While false cases do not need separate handling in the calculation of accuracy, it is worthwhile to take a look at the Confusion Matrix to see the distribution of our system’s predictions. The modified VGG Confusion Matrix reveals that our model did not learn the feature maps well, often guessing another facial expression close to the actual one.

	Angry	Fear	Happy	Neutral	Sad	Surprised
Angry	87	4	155	104	66	75
Fear	97	3	165	127	63	73
Happy	122	11	284	195	115	152
Neutral	92	9	197	167	78	105
Sad	101	8	170	120	87	108
Surprised	73	5	127	91	56	64

For example, it frequently confused Happiness and neutral emotions, and it only rarely correctly identified Fear.

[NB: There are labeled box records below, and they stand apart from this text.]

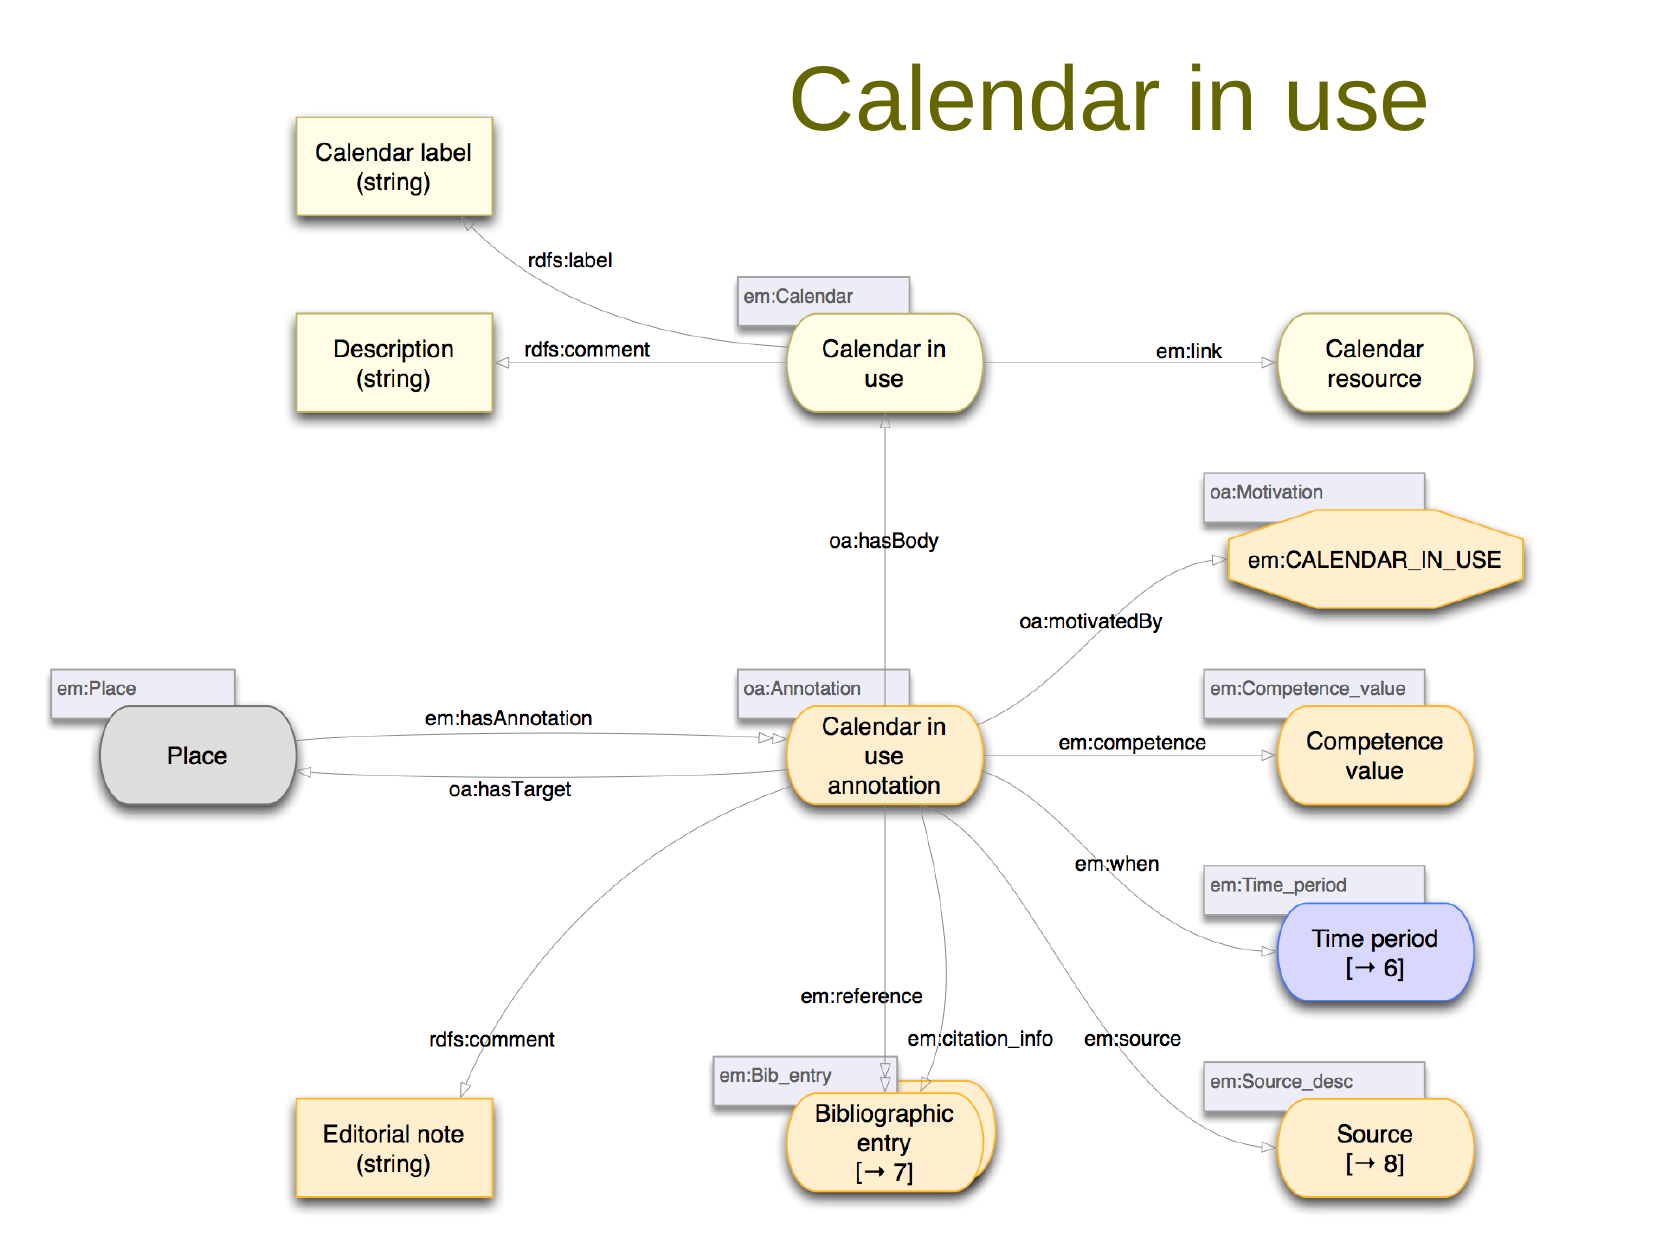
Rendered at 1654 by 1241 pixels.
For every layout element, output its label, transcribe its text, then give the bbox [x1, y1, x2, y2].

picture [14, 79, 1565, 1241]
title Calendar in use [649, 47, 1571, 150]
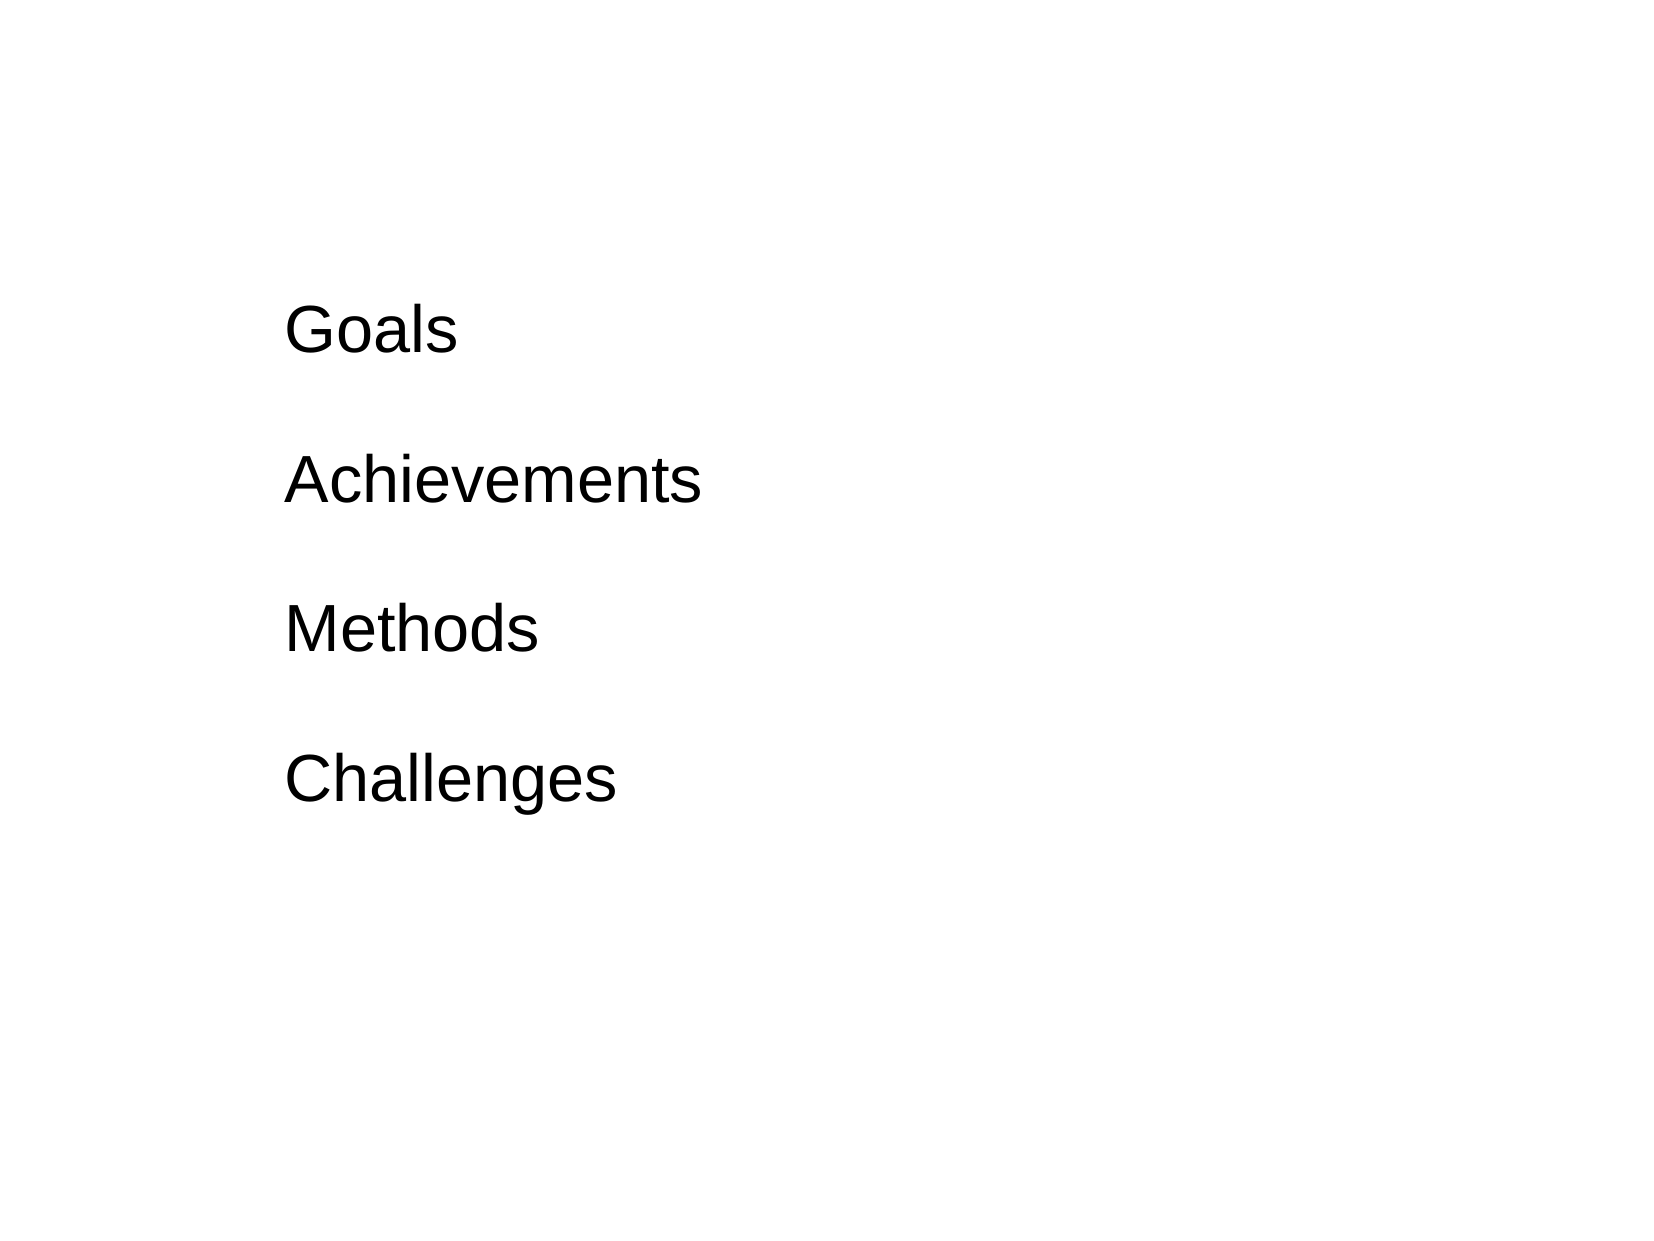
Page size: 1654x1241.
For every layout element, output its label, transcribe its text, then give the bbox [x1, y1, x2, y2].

text_box Goals Achievements Methods Challenges [270, 285, 1066, 824]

Additionally, it is advisable to examine the classification summary, which looks like this:

	Precision	Recall	F1-Score
Angry	0.15	0.18	0.16
Fear	0.07	0.01	0.01
Happy	0.26	0.32	0.29
Neutral	0.19	0.23	0.21
Sad	0.09	0.15	0.16
Surprised	0.11	0.15	0.13

Although I mentioned at the beginning that we do not need to consider false positive and false negative cases separately, it becomes clear from the table above that the emotion of fear is easily confused with other emotions.

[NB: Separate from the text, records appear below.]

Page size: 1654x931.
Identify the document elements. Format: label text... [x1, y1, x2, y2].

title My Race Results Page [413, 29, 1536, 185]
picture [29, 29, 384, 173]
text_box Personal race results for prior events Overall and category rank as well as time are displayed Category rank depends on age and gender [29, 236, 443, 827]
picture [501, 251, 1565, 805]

Below, I would quickly present the calculation methods for the three columns: $$Precision = \frac{true positive}{true positive + false positive}$$, $$Recall = \frac{true positive}{true positive + false negative}$$,\ and the F1 score, which is the harmonic mean of Precision and Recall, providing an indication of how many classes are predicted accurately (the higher, the better). $$F1 = 2*\frac{1}{\frac{1}{precision}+\frac{1}{recall}}$$ While planning to compare the VGG architecture with the MobileNet model during the problem-solving process, the MobileNet test function does not run due to an UndefinedMetricWarning, giving an incorrect result. Unfortunately, I was unable to solve this problem within the desired time frame, so I cannot present the matrices associated with it.

Summary

The fact that we couldn’t achieve better results with the models can be attributed to several factors. Perhaps the most significant issue is the quality of the dataset. It contains many images that can easily be identified as something else or even multiple things at once. Take, for example, the following image:


angry child

According to the creator of the training dataset, this image represents an angry expression. However, to me, it could just as easily be interpreted as a neutral face. Therefore, it’s natural that our machine learning model won’t be able to learn as accurately as possible since our classes lack easily distinguishable features, unlike trying to classify a banana and an apple. Continuing this line of thought, one might ask how humans are capable of recognizing emotions. The answer might lie in the environment. In addition to facial expressions, body language, environmental influences, and tone of voice further aid in recognizing emotions. Therefore, in the long run, it might be worthwhile to incorporate these factors into the calculations. If I had more time to complete this task, I would have definitely explored this possibility, in addition to experimenting with other architectures. One promising direction for this is Google’s recently developed EfficientNet ¹⁷.